I read dictionaries. Avidly. They are my phlegmatic friends whose opinions I can trust, kindly teachers who tirelessly volunteer as mental spell-checkers. I estimate that a good 50% of my web searches are the search for definitions.
The value of a dictionary is found in that it permits a greater precision in thought. One can, using this magical instrument, cut complex thoughts down to one pithy word, or conversely, use it to see if our chosen term is in fact what we think it means to others; to see whether our bricks of logic are well used in the building a solid logical stage.

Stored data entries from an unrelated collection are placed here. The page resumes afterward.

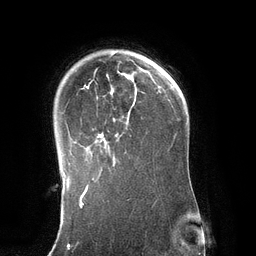
Breast MRI (dynamic contrast-enhanced), one axial slice. Slice 95 of 134 in the series (ordered by position). Cropped to one breast. Dynamic contrast-enhanced series, time point 2 of 6 at this slice position (early post-contrast). 3 T. TE 2.8 ms, TR 6.9 ms. 256 × 256 image matrix. Female patient.
Annotated regions visible in this slice (semi-automatically segmented with operator editing):
- enhancing-tissue mask used for the functional tumour volume (all voxels passing the contrast-enhancement thresholds inside the analysis volume; usually the tumour): box from (x=75, y=65) to (x=137, y=171) px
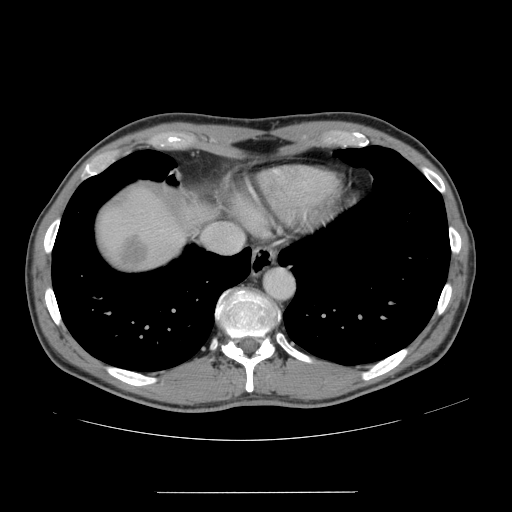
Contrast-enhanced abdominal CT, one axial slice. Slice 140 of 178 in the series (ordered by position). 120 kVp. Intravenous contrast given. Soft-tissue window (W 400 / L 40 HU). 2.5 mm slice thickness. 512 × 512 image matrix, field of view 401 × 401 mm. From the clinical record (not read from this slice): patient: male, age 41 years at operation; diagnosis: colorectal cancer liver metastases, imaged before liver resection; multiple liver metastases: yes; largest metastasis: 2.4 cm.
Annotated regions visible in this slice (manually delineated by an expert):
- liver: bounding box (x1, y1, x2, y2) in pixels: (97, 186, 187, 270)
- liver metastasis: (119, 235, 150, 267)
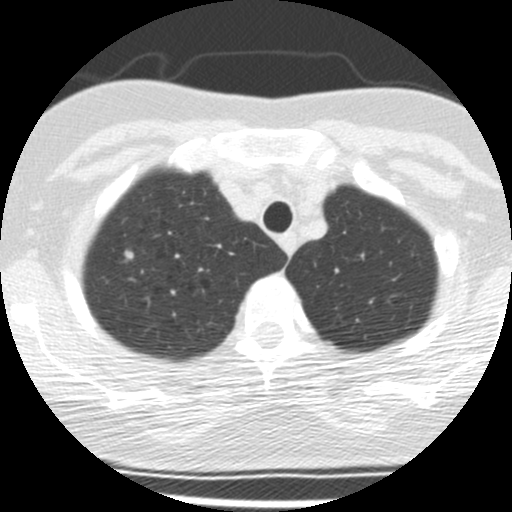
Axial slice from a low-dose chest CT screening exam; first (baseline) screen; lung window (W 1500 / L -600 HU); 2.5 mm slice thickness; slice 36 of 190 in the series; 512 × 512 image matrix. Female, age 56 years at enrolment. Current smoker at enrolment.
Expert reader's lesion annotation, box from (x=107, y=235) to (x=148, y=273) px. The exam's reader record, not a measurement of the box and not confirmed to be the same lesion: non-calcified nodule or mass ≥4 mm, right upper lobe, 6 × 6 mm, smooth margins, soft tissue attenuation. Lung cancer was diagnosed 281 days after this screen: small cell carcinoma, NOS, right upper lobe, stage IIIB (AJCC 6th edition).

Dictionaries, in their various forms are the Swiss Ginsu Knives of thought; they are multipurpose and can slice though mental steak, vegetables, tin cans or running shoes.
And who hasn’t had the need to slice, dice and chop though a mental running shoe?

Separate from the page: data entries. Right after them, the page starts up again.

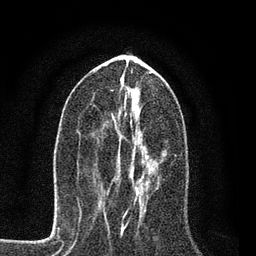
Breast MRI, one axial slice. Slice 36 of 80 in the series (ordered by position). Cropped to one breast. Dynamic contrast-enhanced series, time point 2 of 7 at this slice position (early post-contrast). 3 T. TE 2.2 ms, TR 5.5 ms. 2 mm slice thickness. 256 × 256 image matrix. Female patient.
Annotated regions visible in this slice (semi-automatic segmentation, software-assisted and operator-edited):
- enhancing-tissue mask used for the functional tumour volume (all voxels passing the contrast-enhancement thresholds inside the analysis volume; usually the tumour): bounding box (x1, y1, x2, y2) in pixels: (116, 154, 166, 217)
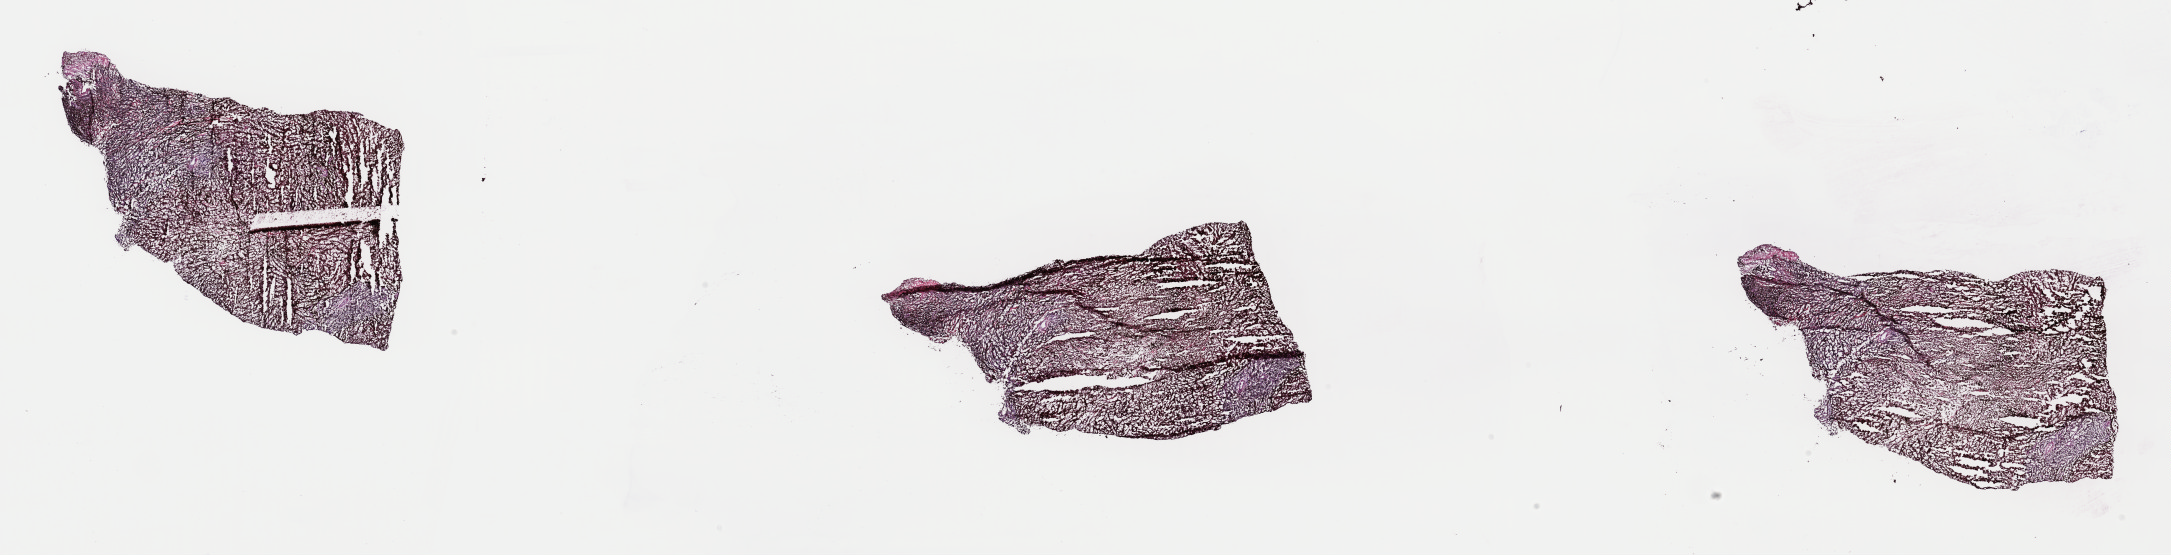
H&E-stained whole-slide image — shown as a low-resolution overview of the whole scanned area (about 34.3 x 8.8 mm, acquisition: 40x scan). Frozen section from the top of the tissue portion. Metastatic tumour sample. Male patient; age at initial diagnosis 54 years. Pathologist review of this section (percent, as recorded): tumour cells 100%, tumour nuclei 95%, normal cells 0%, stromal cells 0%, necrosis 0%. Inflammatory infiltration, as recorded: lymphocyte infiltration 0%, monocyte infiltration 0%, neutrophil infiltration 0%.
• this section: metastatic tumour tissue
• patient diagnosis: Malignant melanoma, NOS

My favourite dictionary is in fact, not a dictionary at all, but a feature common to most search engines:
define: <word or phrase>
(Let us also remember our friend the Thesaurus and the Online Etymological dictionary, a labour of love by David Harper.)

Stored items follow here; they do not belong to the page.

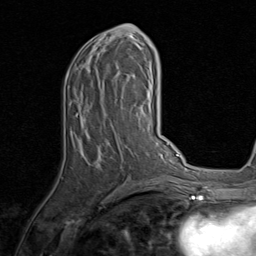
Breast MRI, one axial slice. Position 40 of 80 along the scan axis. Cropped to one breast. Dynamic contrast-enhanced series, time point 2 of 8 at this slice position (early post-contrast). 1.5 T. TE 1.7 ms, TR 4.5 ms. 2 mm slice thickness. 256 × 256 image matrix, field of view 180 × 180 mm. Female patient.
Outlined on this slice (semi-automatic segmentation, software-assisted and operator-edited):
- enhancing-tissue mask used for the functional tumour volume (all voxels passing the contrast-enhancement thresholds inside the analysis volume; usually the tumour): box from (x=66, y=24) to (x=143, y=184) px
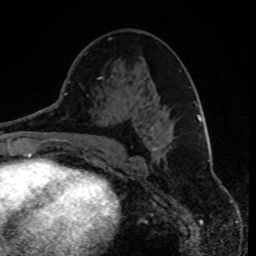
Breast MRI, one axial slice; position 42 of 80 along the scan axis; cropped to one breast; dynamic contrast-enhanced series, time point 2 of 8 at this slice position (early post-contrast); 1.5 T; TE 4.2 ms, TR 7 ms; 256 × 256 image matrix, field of view 165 × 165 mm. Female patient.
Outlined on this slice (semi-automatically segmented with operator editing):
- enhancing-tissue mask used for the functional tumour volume (all voxels passing the contrast-enhancement thresholds inside the analysis volume; usually the tumour): bounding box <153,148,156,150> (left, top, right, bottom; pixels)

As of now, I’ll be adding terms that I often look up, or review when making arguments and tagging them with “definition“. Hopefully, this collection of words will help you clarify your own positions and arguments. Note that I add these definitions for my–and hopefully your own–convenience. They are not intended as commentary, or as a definitive unalterable sense. They are bite-sized bits of research, nothing more.
Understand that the best use of these tools are not to support chop-logic, but to have a deeper understanding of a given idea, and to help us clarify our thoughts. They are instruments used to help us to think and communicate with clarity, and thus are tools to aid us in creating a better world.